— Приберегите ваши остроты для шестнадцатилетних. — Анна-Мария нисколько не шутила. — По-моему, эта формула великолепна, совершенно незачем искать другую: я порядочная женщина, за кого вы меня принимаете? Надеюсь, мне не придется добавлять: «хам»!
— Уж не собираетесь ли вы дать мне пощечину, Аммами?..
Мальчик-с-Пальчик пересел на стул и залпом выпил свой мартини.
— Хотите поступить фоторепортером в нашу газету, мадам Белланже? Я, собственно, и пришел к вам с этим предложением, только не примите его за гнусную попытку соблазнить вас.
Анна-Мария красила губы.
— Не у вас ли печатается З.?
— Да… У нас. Это вам по вкусу или нет? У вас имеются какие-либо соображения на сей счет?
— Тот самый З.? Муж Марии Дюпон, Женниного секретаря? Ничего не понимаю. В момент Освобождения
— Все это сильно преувеличено… — Мальчик-с-Пальчик по-прежнему смирно сидел на стуле и внимательно слушал Анну-Марию. — Просто поддались первому естественному порыву… Нам не хватает профессиональных журналистов, эти свиньи напропалую сотрудничали с немцами, пресса понесла значительный урон. С кем же прикажете работать? З. особенного вреда не приносил, выступал только против коммунистов, даже никогда не писал против евреев. И он великолепный журналист!
Анна-Мария решила, что не стоит продолжать разговор с человеком, столь чуждым ей по своим взглядам, но все же не могла сдержаться:
— А я-то думала, что коммунисты принимали участие в Сопротивлении… — сказала она… — Но дело не в том, что ваша газета антикоммунистическая. Просто мне не хочется связывать себя, спасибо, я предпочитаю быть свободной, пусть это даже менее выгодно.

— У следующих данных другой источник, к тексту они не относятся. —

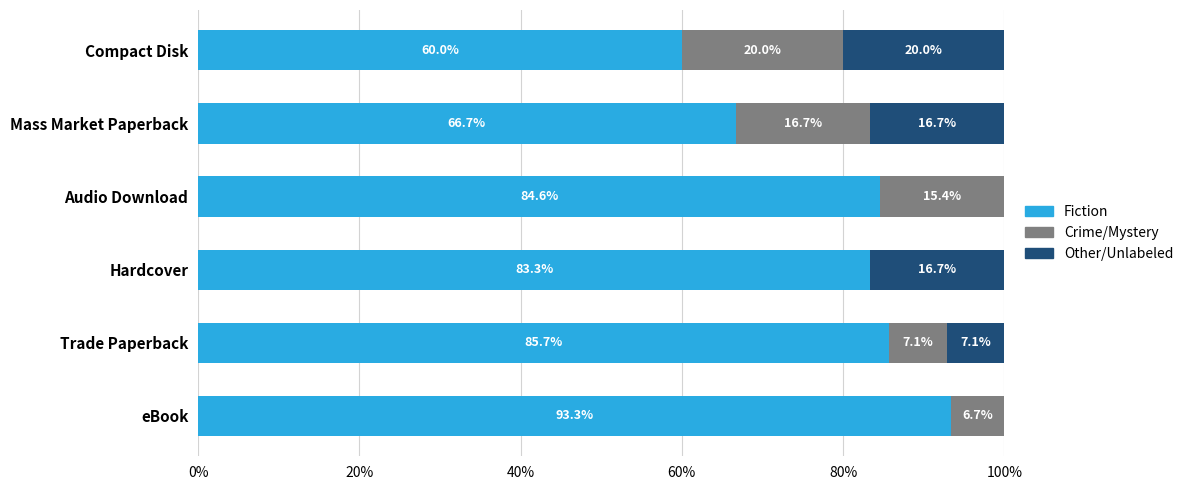

What are all the series names shown in the legend?

Fiction, Crime/Mystery, Other/Unlabeled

Мальчик-с-Пальчик попробовал уговорить ее: у него был особый нюх на людей, которые, по его мнению, должны «преуспеть». Он рассудил, что сотрудничество Анны-Марии могло оказаться полезным газете: великолепный фотограф, очень добросовестный к тому же, и когда-нибудь, так или иначе, она выбьется в люди… Но — ничего не поделаешь. Он выпил еще стакан мартини и встал:
— Вы не сердитесь, Аммами? Я, по-вашему, проходимец…
— Пожалуй… Даже наверняка. Но мне не за что сердиться на вас. До свиданья, Пальчик, забудем все!
Она проводила его до дверей, вернулась в маленькую гостиную, подложила в камин поленьев, унесла стаканы и бутылки… Да, он — проходимец. Раздражение Анны-Марии еще не улеглось. Во время оккупации он вел себя прилично, то есть ничего дурного не делал и даже раза два-три помог товарищам, но не больше того. Он любит женщин, свою работу, но не способен ничем увлечься серьезно. Боши, да, они ему досаждали, но жить при них все-таки можно было. Немножко скептик, немножко циник, что не мешает ему, как многим равнодушным людям, быть сентиментальным. Анна-Мария подумала о его невероятной наглости и почувствовала, что в ней снова закипает ярость. Глупо злиться на Пальчика, не все ли равно, какой он, но еще глупее злиться на мужа Марии Дюпон. И внезапно Анна-Мария ясно поняла, что жизнь ее сохраняет какую-то видимость порядка лишь потому, что она держит себя в руках. Жизнь ее похожа на вязанье: достаточно найти одну незакрепленную нитку, потянуть за нее, и все распустится.
— Есть тут кто-нибудь? — крикнули из передней. Она забыла запереть дверь… Роллан, незнакомец со светлыми глазами, стоял в дверях гостиной.
— Здравствуйте, Барышня, можно войти? — спросил он и бросил перчатки и светлый плащ на стул в прихожей. — На улице уже пахнет весной. У вас все в порядке, Барышня?
— Меня знобит, видите, развожу огонь… Я не почувствовала весны… Садитесь, рада вас видеть.
Роллан сел на стул, который до него занимал Мальчик-с-Пальчик. Он вытянул свои длинные ноги и вытер носовым платком капли дождя, которые блестели на его седеющих волосах.
— Погода отвратительная, — заметил он, — но уже пахнет весной. Жако сказал, что я могу зайти к вам. У вас все в порядке? — повторил он.
— Нет, не все в порядке, — ответила Анна-Мария. — Насморк и постоянно выключают свет. Мне так хотелось бы, чтобы Франция перестала дрожать от холода.